Father McNeil describes himself as “an ideologue” but one suspects that he is only maintaining that idealism for which his generation of college-age students was so well-known. Responding to questions about Glenmary’s tradition of ecumenical and community involvement, he explained that to work for the moral and social uplift of a community, to become involved in such projects as Meals on Wheels and Habitat for Humanity, is to provide a larger vision of the Gospel message.

“Anything the Church does in these areas is evangelization,” he observed.

He further explained what he termed the two major charisms. One, which diocesan priests share, is to nurture the faith of those who are already Catholic. The other the missionary charism, is given to those called to minister in new environment and a different culture. Both charisms need lay people and clergy, he pointed out, if they are to flourish.

For Father McNeil personally, immersing himself in the needs, both material and spiritual, of the poor, gives him the stuff of which homilies are made, “gives me something to bring to the altar.”
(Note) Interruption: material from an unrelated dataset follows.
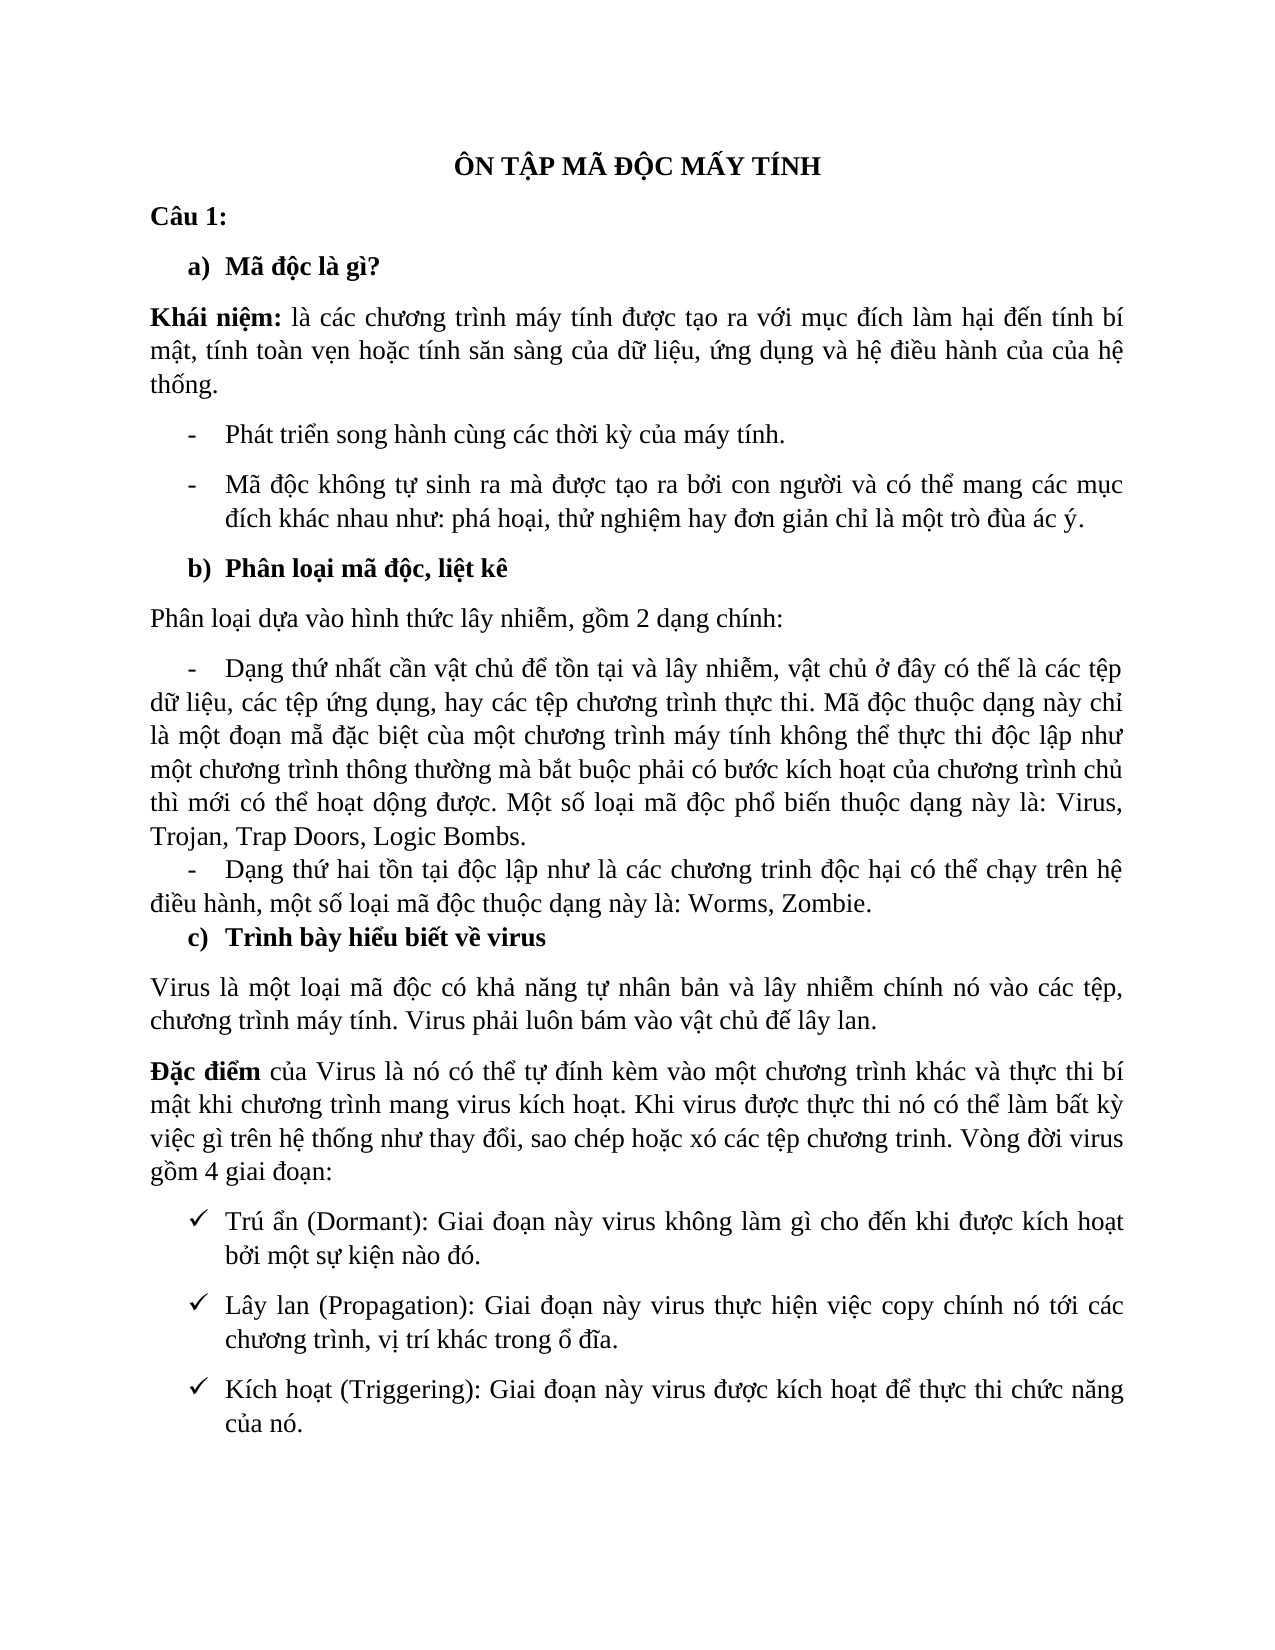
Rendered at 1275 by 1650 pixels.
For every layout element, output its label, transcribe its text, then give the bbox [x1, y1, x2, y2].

“Spirituality is not divorced from motivation,” he commented. “Reading theology, preparing homilies, reading Scripture - all this motivates, gives vision and passion. All the ups and downs of life feed the spirit, too.”

“I can’t compartmentalize liturgy and the world. I have to bring to the Table what is happening in the world. I need to be looking for and asking for the meaning of God in my everyday life. There’s no searching for God if I’m just sitting at a desk.”

“I need to go to the Lord in thanksgiving,” he added. “Go to the altar thankful for my family, for my relationships, for the events in my life. I also need to be motivated to leave the Table and make something happen. Life is not compartmentalized.” Father McNeil’s work as director of the Glenmary Research Center is “mostly administrative,” which he translated as “doing whatever needs to be done and we don’t have the money to hire people to do.” Most recently that has meant painting offices in the Center, a job he describes as “therapy” because its physicality is a marked change from his usual mental tasks.

During the past year these tasks have included writing journal articles on evangelization and mission theology, giving workshops on ministry in the South and teaching a course of the foundations of Catholic theology through the Catholic Center at Emory University.

The Research Center itself is involved in various aspects of sociology and religion. Its studies benefits all denominations concerned with the issues of social justice and the role of religion in society, according to Lee DeSandre, one of the Center’s five staff members. For example, in connection with the 1990 U.S. census, the Center will gather material for and publish “Churches and Church Membership,” containing data relating to religion and the U.S. population.

Father McNeil’s summer plans for celebrating his silver jubilee as a Glenmary include a community celebration in Richmond, Ky.; spending a week in Detroit to “get a sense of the city again, and my roots, and to see my friends there;” and spending two weeks with his remaining blood relatives, aunts, uncles and cousins who live in Nova Scotia.